Le discours publicitaire des gros pollueurs fait l’objet de l’article d’É. Vargas (« Greenwashing et publicités : les maximes de Grice comme outil (interculturel ?) de décodage d’un discours manipulateur ? », pp. 107-129) qui, en faisant recours à la théorie gricéenne, dévoile les artifices rhétoriques typiques du greenwashing. En analysant des publicités provenant de pays différents, l’A. souligne ainsi que ce type de discours se situe dans le non-dit et qu’il vise une certaine prise de pouvoir (maxime de pertinence ou relation).

La contribution de Y. Suto (« Comparaison interculturelle des slogans cinématographiques en japonais et en français », pp. 131-149) s’inscrit dans le sillage de la linguistique cognitive japonaise et porte sur la comparaison d’un corpus d’environ 350 slogans de 140 films américains traduits en japonais et en français. L’A. remarque que les affiches japonaises ont tendance à cumuler des informations narratives et à dévoiler – du moins partiellement – le récit du film en faisant recours au discours direct libre, contrairement aux affiches françaises qui essaient d’attirer les spectateurs potentiels en suscitant leur curiosité par le biais du détournement d’expressions figées.

L’étude de R. de Oliveira (« “Je ne suis pas un menteur. Je ne suis pas un menteur moi.” Une contribution à la typologie des pragmatèmes », pp. 151-163) démontre que le double marquage pronominal du sujet à droite partage les mêmes traits structuraux et pragmatiques du pragmatème. À l’instar de celui-ci, ce dispositif de dislocation est figé, compositionnel et typique d’une situation d’énonciation donnée. En particulier, il est l’indice d’une infraction aux règles conversationnelles de politesse, marquant ainsi un certain malaise interactionnel.

B. Mounga a recours à la théorie de la Pertinence (Wilson & Sperber, 1986, 1989) pour expliquer les effets cognitifs de l’emploi conjoint du connecteur mais et de la négation en s’appuyant sur un corpus de presse (« Le fonctionnement pragmatique du connecteur mais après une structure syntaxique négative », pp. 165-187). Après avoir comparé les deux valeurs du connecteur (adversative et argumentative) après une négation descriptive et une négation métalinguistique, l’A. distingue trois effets cognitifs de mais avec valeur argumentative après une négation métalinguistique : l’annulation d’une ancienne hypothèse, le renforcement d’une ancienne hypothèse et l’ajout d’une nouvelle hypothèse.

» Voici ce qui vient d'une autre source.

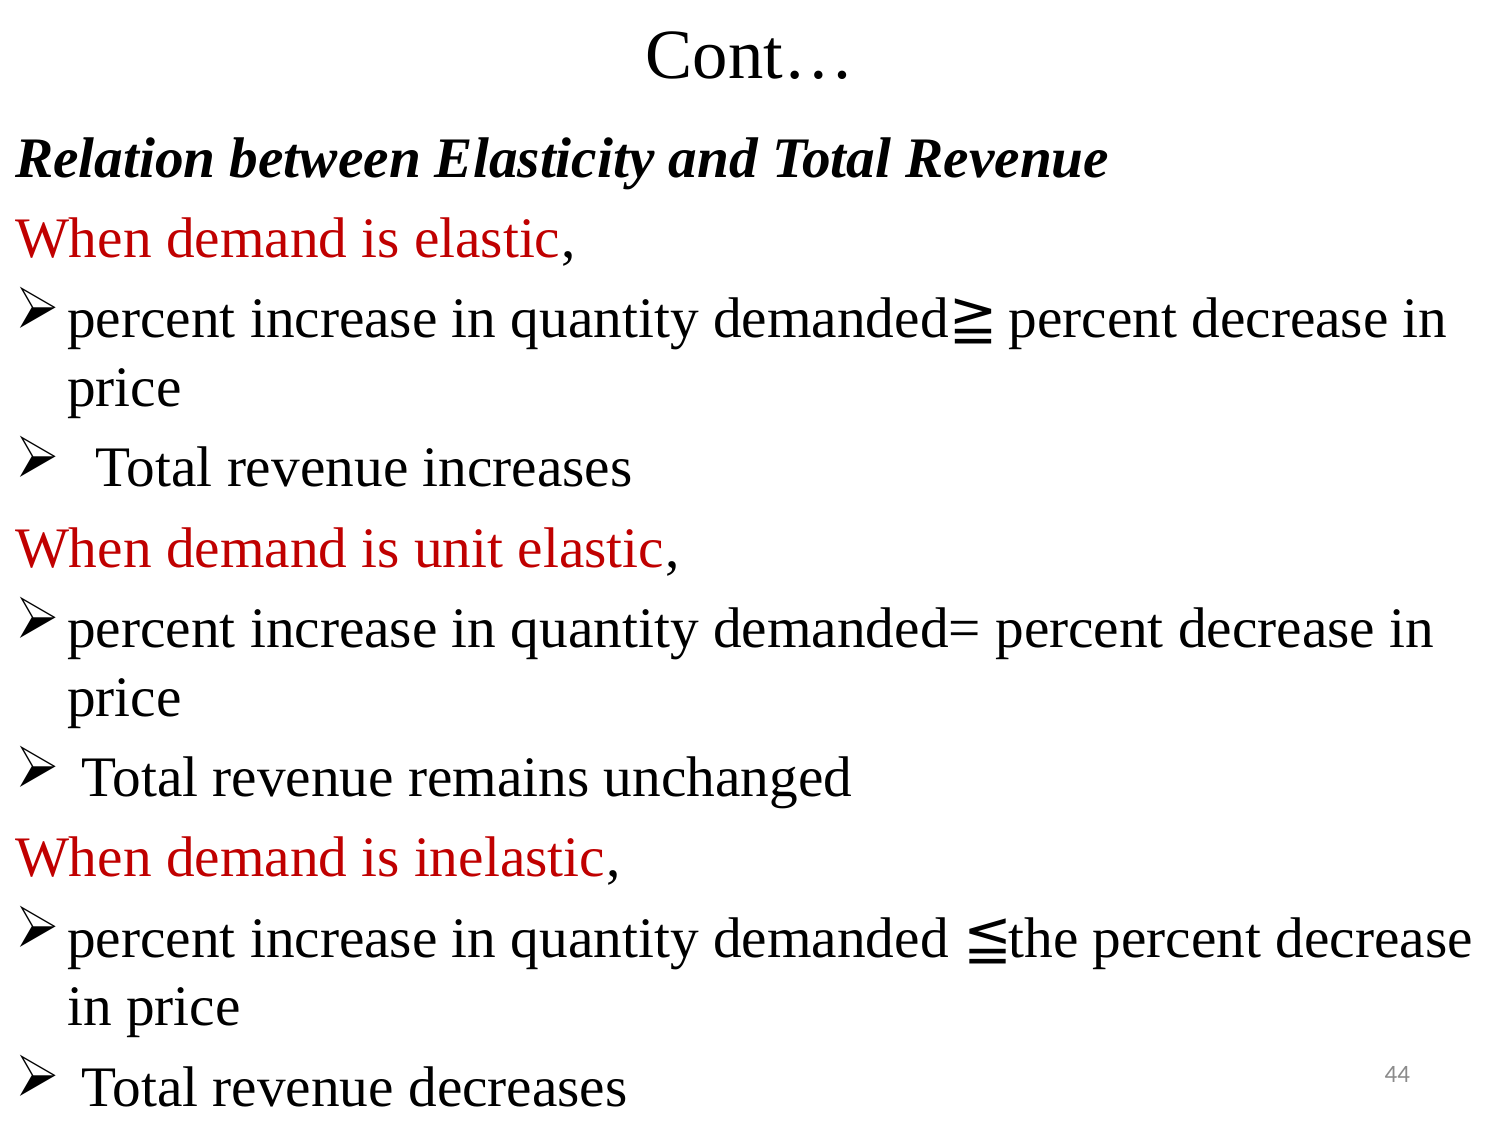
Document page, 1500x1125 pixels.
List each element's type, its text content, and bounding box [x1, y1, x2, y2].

Une étude de nature onomastique clôt le volume. B. Boresdon et I. Tamba (« Noms des mers et des océans : un système de nomination géographique transculturel », pp. 189-214) s’intéressent en effet aux hydronymes maritimes et démontrent, dans un premier temps, comment a été mis en place un système onomastique maritime unifié d’origine européenne et, dans un deuxième temps, comment il a été adapté dans des langues sinitiques (chinois, japonais et coréen).